FEkolojik zorlukların aciliyetiyle karşı karşıya kalan üreticiler ne yapabilir ve ne yapmalıdır? Birincisi, “eko-verimlilik” çabalarını yoğunlaştırın, yani daha azla daha çok ve daha iyi üretme yöntemlerinin araştırılması: daha az malzeme, enerji, sermaye, ama aynı zamanda daha az sera gazı emisyonu, kirlilik, yaşam üzerindeki yıkıcı etkiler.

Görev çok büyük. Bazı durumlarda, emisyonların önemli bir bölümünü temsil eden başlıca temel malzemelerin (özellikle çelik ve çimento) karbonsuzlaştırılması gibi gerçek teknolojik atılımlar gerektirir. Ancak, bu görevin temelde üreticilerin her zaman yaptıkları ve yapmayı bildikleri şeylerle uyumlu olduğu belirtilmelidir; şu (muazzam) fark dışında, artık söz konusu olan, geleneksel olarak bu hesaplamanın kapsamı dışında reddedilen her türlü etkiyi verimlilik hesabına entegre etmek ve ham maddelerden geri dönüşüme kadar uzanan tam bir döngü üzerinde hareket etmektir. bitmiş ürünlerin.

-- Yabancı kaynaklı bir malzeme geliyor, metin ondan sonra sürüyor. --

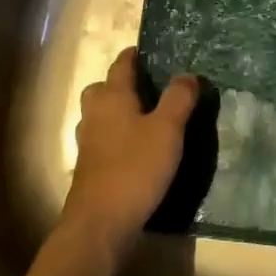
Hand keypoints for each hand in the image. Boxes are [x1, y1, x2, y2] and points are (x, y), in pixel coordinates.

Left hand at [60, 48, 198, 256]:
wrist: (99, 224)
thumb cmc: (135, 168)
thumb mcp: (167, 130)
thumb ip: (178, 99)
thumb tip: (187, 74)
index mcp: (112, 96)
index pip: (122, 64)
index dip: (135, 55)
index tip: (152, 51)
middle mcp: (94, 113)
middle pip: (104, 88)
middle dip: (122, 84)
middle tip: (149, 88)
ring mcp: (87, 141)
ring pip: (100, 114)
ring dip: (118, 111)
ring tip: (145, 118)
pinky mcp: (88, 167)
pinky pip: (102, 139)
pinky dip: (116, 136)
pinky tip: (135, 150)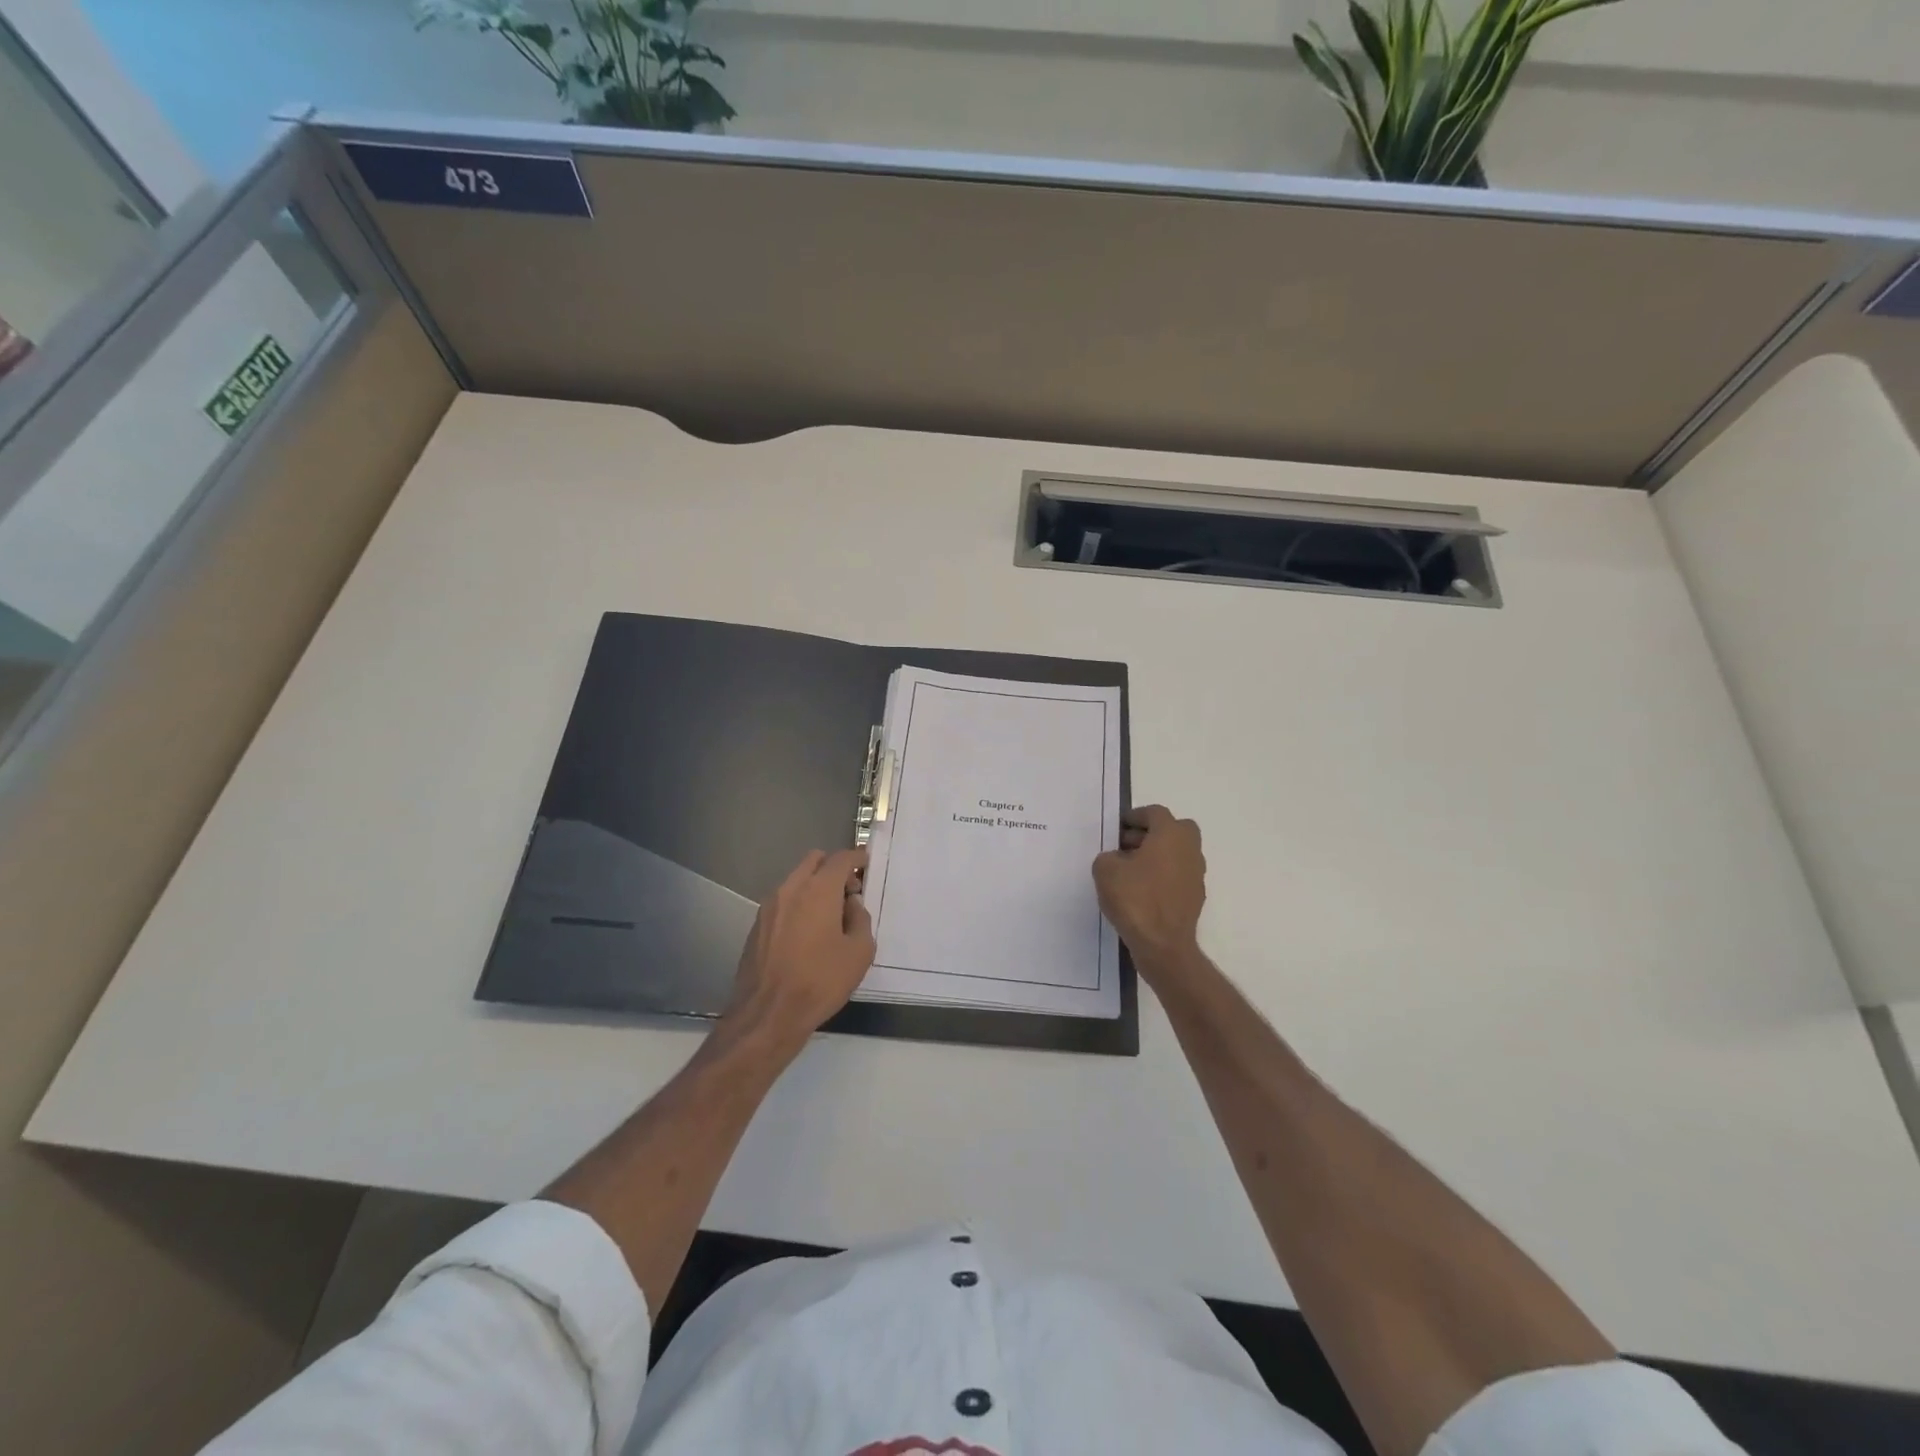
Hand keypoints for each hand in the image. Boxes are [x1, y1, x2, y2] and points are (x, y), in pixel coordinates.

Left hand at [725, 848, 875, 1052]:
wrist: (768, 1014)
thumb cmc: (820, 981)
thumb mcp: (859, 952)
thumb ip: (860, 919)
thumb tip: (850, 905)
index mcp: (818, 890)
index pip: (840, 859)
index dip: (857, 859)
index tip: (867, 865)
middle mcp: (790, 889)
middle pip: (814, 861)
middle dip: (834, 869)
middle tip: (849, 893)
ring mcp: (769, 906)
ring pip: (796, 880)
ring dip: (814, 887)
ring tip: (829, 917)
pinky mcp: (757, 925)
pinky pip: (783, 901)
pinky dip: (798, 904)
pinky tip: (807, 934)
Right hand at [1093, 805, 1205, 983]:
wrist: (1163, 945)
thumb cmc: (1135, 899)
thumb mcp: (1105, 870)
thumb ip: (1108, 856)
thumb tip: (1117, 859)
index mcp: (1170, 834)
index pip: (1155, 813)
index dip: (1135, 816)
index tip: (1118, 827)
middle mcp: (1189, 849)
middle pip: (1174, 829)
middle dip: (1151, 833)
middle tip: (1128, 845)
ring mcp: (1196, 874)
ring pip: (1178, 852)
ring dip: (1158, 854)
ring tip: (1131, 870)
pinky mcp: (1196, 896)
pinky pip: (1178, 875)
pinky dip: (1163, 875)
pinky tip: (1143, 891)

Buradaki zorluk, eski lineer modeller yerine dairesel modellere yönelmektir. Tamamen teknik olmaktan çok uzak olan bu zorluk, yeni performans ölçüm kriterlerini, akışlara ilişkin derinlemesine bilgileri ve firmalar arasında yeni işbirliği biçimlerini içerir. Üretim süreçlerinin yeşillendirilmesinin çok ötesinde, inşa edilmesi gereken yeni bir endüstriyel manzaradır.

Ayrıca okuyun: Makale abonelerimize ayrılmıştır. “Teknolojinin gezegen üzerinde iklim krizine çözüm olamayacak kadar etkisi var”

Bu cephedeki ilerlemeler zaten önemli ve ilerleme marjları hala çok önemli. Ne yazık ki, kutuda “geri tepme etkisi” olarak adlandırılan bir şeytan var: mikro arz düzeyinde kaydedilen ilerleme, makro talep düzeyinde yenilir ve çoğu zaman geçilir. Hava taşımacılığı otuz yıl öncesine göre önemli ölçüde daha verimli, ancak talep patladı ve genel etki daha da kötüleşti. Bir ışık birimi (bir lümen) üretmek için enerji ve malzemeye olan ihtiyaç geçtiğimiz yüzyılda önemli ölçüde azaldı. Sonuç: Şehirlerimizi uzaydan görüyoruz, kazanım tamamen tüketimdeki artış tarafından emildi. Hiçbir sektör bu süreçten kaçamaz. Sorunu her yönden tersine çevirebiliriz: Arzla aynı anda talebe göre hareket etmezsek, verimlilik arayışı ters giden bir koşu bandında koşmaya benzer.

Bir adım daha ileri

Bu nedenle, ayıklık kutusundan geçmekten başka seçenek yoktur. Bunun bireysel tüketimimizle sınırlandırılamayacağını hemen belirterek: her şeyden önce, zamanı ve mekanı düzenlemeye yönelik kolektif yöntemlerimizi ve bunun sonucunda ortaya çıkan yapısal israfı yeniden düşünmeyi gerektirir. Tipik bir örnek, elbette, yaşam alanımızın sayısız haneyi arabanın tutsağı haline getiren küçük toplu konutlara dağılmasıdır. Böylece bir rol dağılımı şekilleniyor: şirketler için teknik verimlilik; vatandaş-tüketiciler ve kamu yetkilileri için ayıklık ve altta yatan değer seçimleri.

Bu makalenin %50,97’sini okumak için kaldınız. Aşağıdakiler yalnızca aboneler içindir.